The game of the week for this week's Retro Weekly is one that is very close to my heart: The Legend of Zelda: Ocarina of Time.
Four Game Mechanics I’d Like to See More Of
Game mechanics. They’re the very glue that holds a game together. And much like glue, if they’re used wrong, the whole game itself can fall apart.
But then there are some mechanics that are so well-implemented that they take the entire experience to new heights, creating a memorable and innovative gaming experience players will remember for years to come.
While I’m sure there are others I might be missing, these are the four coolest mechanics I’d love to see implemented in gameplay more often.
Choice is something that has become increasingly popular in gaming over the years, whether it’s choosing which path to take in Gears of War, or if the choice has serious implications on the rest of the story, like in The Walking Dead.

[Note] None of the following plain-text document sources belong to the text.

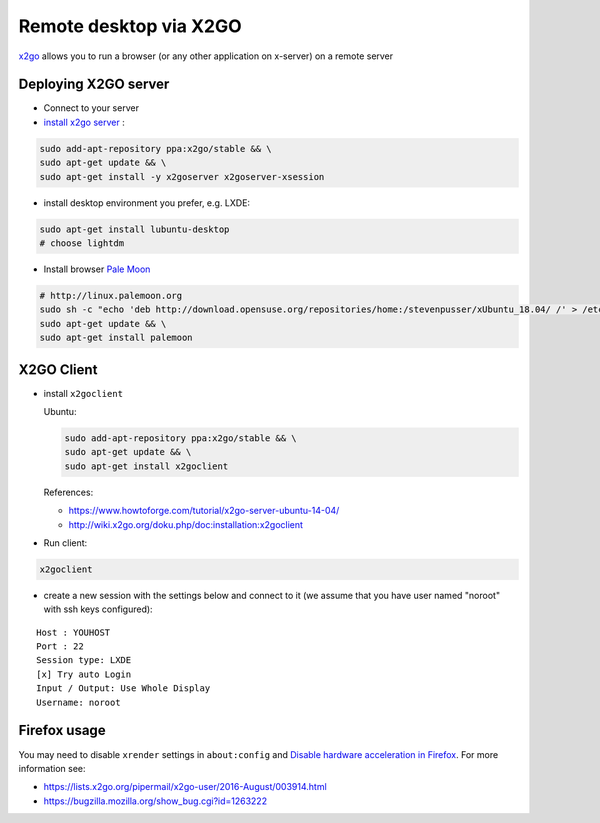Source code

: =========================
 Remote desktop via X2GO
=========================

`x2go <https://wiki.x2go.org/>`__ allows you to run a browser (or any other application on x-server) on a remote server

Deploying X2GO server
=====================

* Connect to your server
* `install x2go server <https://wiki.x2go.org/doku.php/doc:installation:x2goserver>`_ :


.. code-block:: sh

 sudo add-apt-repository ppa:x2go/stable && \
 sudo apt-get update && \
 sudo apt-get install -y x2goserver x2goserver-xsession

* install desktop environment you prefer, e.g. LXDE:

.. code-block:: sh

 sudo apt-get install lubuntu-desktop
 # choose lightdm

* Install browser `Pale Moon <http://linux.palemoon.org>`_

.. code-block:: sh

 # http://linux.palemoon.org
 sudo sh -c "echo 'deb http://download.opensuse.org/repositories/home:/stevenpusser/xUbuntu_18.04/ /' > /etc/apt/sources.list.d/home:stevenpusser.list" && \
 sudo apt-get update && \
 sudo apt-get install palemoon

X2GO Client
===========

* install ``x2goclient``

  Ubuntu:

  .. code-block:: sh

      sudo add-apt-repository ppa:x2go/stable && \
      sudo apt-get update && \
      sudo apt-get install x2goclient

  References:

  * https://www.howtoforge.com/tutorial/x2go-server-ubuntu-14-04/
  * http://wiki.x2go.org/doku.php/doc:installation:x2goclient

* Run client:

.. code-block:: sh

   x2goclient


* create a new session with the settings below and connect to it (we assume that you have user named "noroot" with ssh keys configured):

::

 Host : YOUHOST
 Port : 22
 Session type: LXDE
 [x] Try auto Login
 Input / Output: Use Whole Display
 Username: noroot

Firefox usage
=============

You may need to disable ``xrender`` settings in ``about:config`` and `Disable hardware acceleration in Firefox <https://support.mozilla.org/en-US/kb/hardware-acceleration-and-windowblinds-crash>`__. For more information see:

* https://lists.x2go.org/pipermail/x2go-user/2016-August/003914.html
* https://bugzilla.mozilla.org/show_bug.cgi?id=1263222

Choice is unique, because it allows the player to, in a way, customize their gaming experience and tailor it to how they’d like to play. It offers us a real-life simulation, giving us the chance to choose between alternatives without paying any actual consequences outside of the game’s story itself.
When choice is attached to a narrative in a convincing way, it almost allows one to tell their own story, crafting the game into something more personal that they can have a sense of ownership over. It’s this kind of influence on another universe that helps us feel needed and powerful, making the story attached to it an even more compelling one.
2) Environmental Interaction
While it might not be the greatest military shooter ever, Spec Ops: The Line, had something very interesting going for it: sand. Sand was one of the main focus points of any advertising for the game, since it played such a large role in both the story and the gameplay. It was the reason Dubai got shut down, it affected players negatively if they were not careful, it provided some cover, and it took a center role in the game, making it more of a character than a backdrop.
I would love to see more done with the way the environment of a game interacts with the player. Whether you’re taking damage from it or receiving help, the interaction with one’s world makes the game feel more connected and multi-dimensional. Make the environment take more than just a passive role in the experience, and gamers will gain more of a sense of immersion in the game’s setting.
3) Environment/Physics Puzzles
And no, this is not exclusive to just puzzle games. Instead, I’d love to see more games that don’t hold your hand or let you access new areas with the press of a large, glowing button and an action button symbol over it.
Instead, think of Half Life 2. There were just as many puzzles in that game as there were shooting sequences, and their execution was so interesting and flawless that you didn’t just feel like a badass, you felt like an intelligent badass for gaining access to areas using real-life physics and logic. True, I am a fan of the thinking man’s shooters, and I would love to see more environmental and physics-based puzzles used more often in games. There’s something to be said for the satisfaction you feel at using real-life conventions to cut power to a gate or reach a higher platform.
4) Better Storytelling
Twenty years ago, every other game was about some guy needing to beat up a gang of bad guys when they kidnapped his girlfriend. There was no emphasis on story, only on the challenging gameplay. Which is fine…except in this day and age, we are constantly evolving into a higher-developed game type, and a strong narrative is becoming increasingly important to a game.
The problem here, however, is that the word “narrative” is a fairly broad term used to describe good storytelling. But what makes good storytelling?
Whether you liked the ending or not, the Mass Effect Series is a great example of strong storytelling. The game has a large backstory rife with original lore that makes the universe seem unique and fresh. Its characters are interesting and well-realized, dialogue is delivered well, and the whole game feels bigger than itself due to the masterful story crafting done at the hands of its writers.
I want characters who make sense and have a strong purpose and meaning to the story. I’d love to see more dialogue that portrays emotion and is well written to sound individual to the character speaking it, and I’m a big fan of a massive and deep storyline that weaves rich lore with a strong plot.
Really, I’d just love something like a good book that I can’t put down. Story is the spine of so many games nowadays, and the better told it is, the more likely I am to stay engaged and engrossed in the overall experience.